O sábado é a maior convocação para a adoração corporativa prestada pela humanidade ao Criador. Embora seja um dia reservado ao repouso físico e mental pela interrupção das atividades comuns, é também um tempo de atividade de natureza espiritual, pois o Senhor espera que Seus adoradores “O adorem em espírito e em verdade” (João 4:24). Para não extenuar os adoradores com cansativas horas de permanência no ambiente da igreja, é mister que o serviço de culto tenha a marca da espiritualidade e do equilíbrio ao ser planejado.

Por ter sido estabelecido no Éden (Gên. 2:1-4), o sábado representa um chamado universal para a humanidade adorar o Criador. Este conceito está presente de modo implícito na primeira mensagem angélica de Apocalipse 14:6 e 7. A adoração é o tema do conflito entre Cristo e Satanás. Apocalipse 14 é a mais solene convocação para adorar o único Deus, Criador e Redentor. Mas é, ao mesmo tempo, a mais séria advertência sobre o que implica a falsa adoração. A convocação deve ser anunciada nos termos do “evangelho eterno”, isto é, a pura revelação da obra de Deus em Cristo. O resultado da aceitação da mensagem do evangelho é uma vida de fé e obediência ao Senhor (Apoc. 14:12).
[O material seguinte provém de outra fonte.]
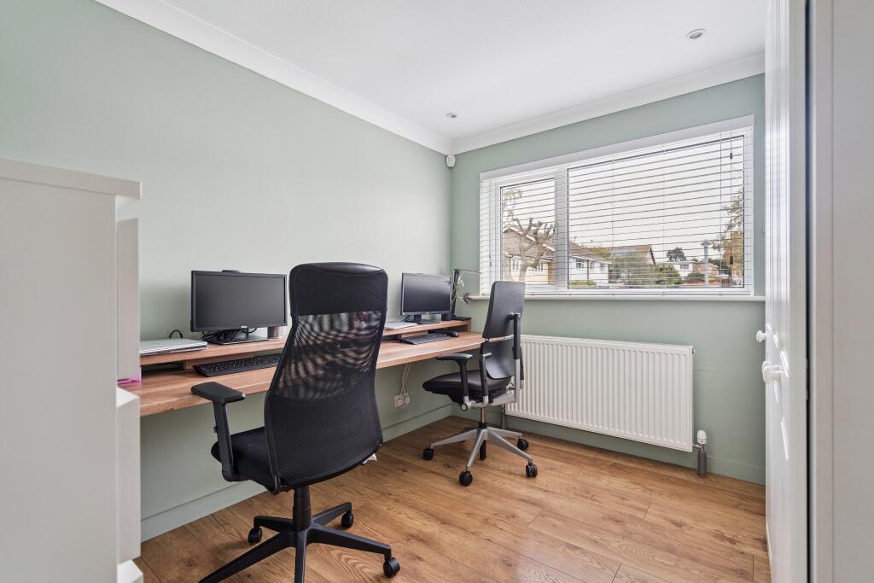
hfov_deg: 96.7
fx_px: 388
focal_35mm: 16
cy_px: 292
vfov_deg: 73.8
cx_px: 437
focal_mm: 16
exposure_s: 1/13
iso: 320
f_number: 5.6
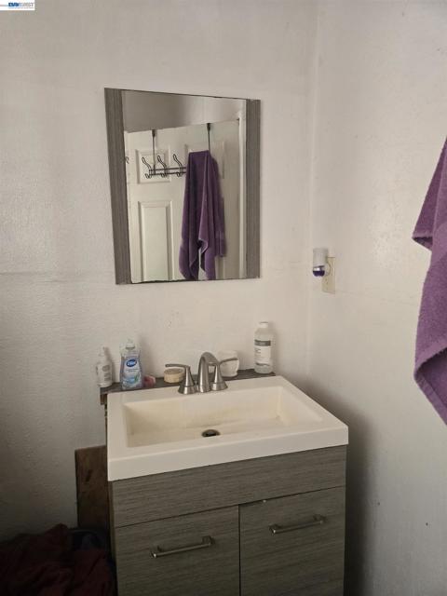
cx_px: 224
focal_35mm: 23
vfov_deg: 73.9
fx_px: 396
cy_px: 298
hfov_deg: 58.9
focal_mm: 5.4
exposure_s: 1/120
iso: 800
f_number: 1.8
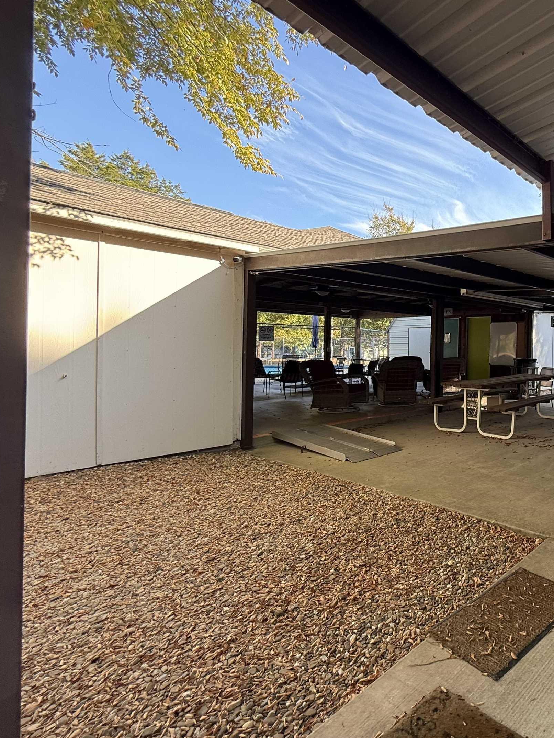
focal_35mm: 20
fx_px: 427
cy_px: 346
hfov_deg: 55.8
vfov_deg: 81.6
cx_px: 512
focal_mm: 2.22
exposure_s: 1/120
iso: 64
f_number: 2.2
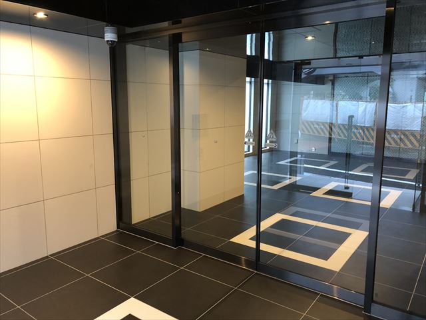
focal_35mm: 28
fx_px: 345
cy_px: 160
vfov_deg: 49.7
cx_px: 213
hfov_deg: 63.4
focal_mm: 3.99
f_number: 1.8
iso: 100
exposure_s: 1/13
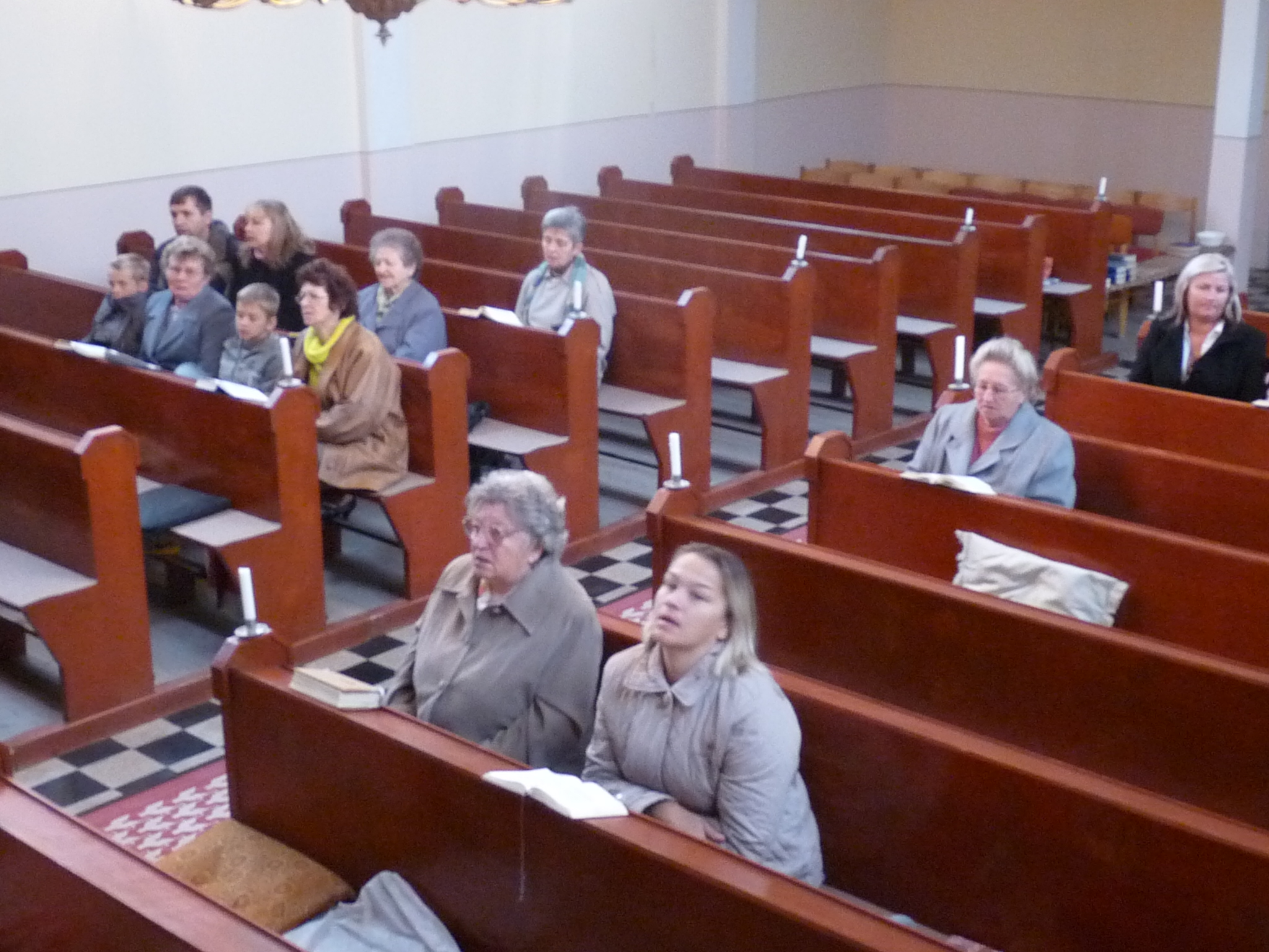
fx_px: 1796
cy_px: 476
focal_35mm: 49
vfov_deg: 29.7
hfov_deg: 38.9
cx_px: 634
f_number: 2.8
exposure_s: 1/10
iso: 400
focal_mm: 4.8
III. Adoração de coração: expressões da devoção e da liturgia

A prática da adoração envolve todo o ser, o que corresponde ao uso da mente, do corpo, em expressões inteligentes e emocionais, e em atitudes de reverência, aceitação e participação. A santidade devida a Deus como objeto da adoração não exclui a alegria por estar em Sua presença e na companhia daqueles com quem compartilhamos as mesmas crenças, expectativas e promessas. O coração deve estar presente, seja na forma da felicidade do louvor, na alegria da salvação, na obediência aos mandamentos divinos, na aberta receptividade para o outro adorador.

Embora as formas litúrgicas sejam necessárias para uma expressão de culto que dignifique o Criador, há o risco de vê-las como um fim em si mesmas e valorizarmos o ritual, em lugar do Senhor. Culto mecânico e rotineiro tende a se transformar apenas em momento cansativo e exigência religiosa. Esta atitude é denunciada pelo profeta Isaías como um escape da hipocrisia e transgressão (Isa. 29:13), uma tentativa de substituir a obediência pelo formalismo ritual.

Há beleza na santidade de Deus, pois este atributo expressa a simetria do Seu caráter, o equilíbrio de Sua justiça, a amplidão do Seu amor, a grandeza dos atos criadores e redentores. O chamado para adorarmos “o Senhor na beleza da Sua santidade” (I Crôn. 16:29) é oportunidade para questionarmos o estado de nosso coração, a condição de vida que levamos, se santa ou mundana. É também um momento de indagarmos sobre as condições ambientais presentes no edifício da igreja, seja a qualidade do som, o estado físico do edifício e dos móveis, a limpeza etc. O Senhor espera ser adorado em um culto bem planejado, no qual seja visto o lugar de centralidade da Palavra, e a reverência da música e das orações.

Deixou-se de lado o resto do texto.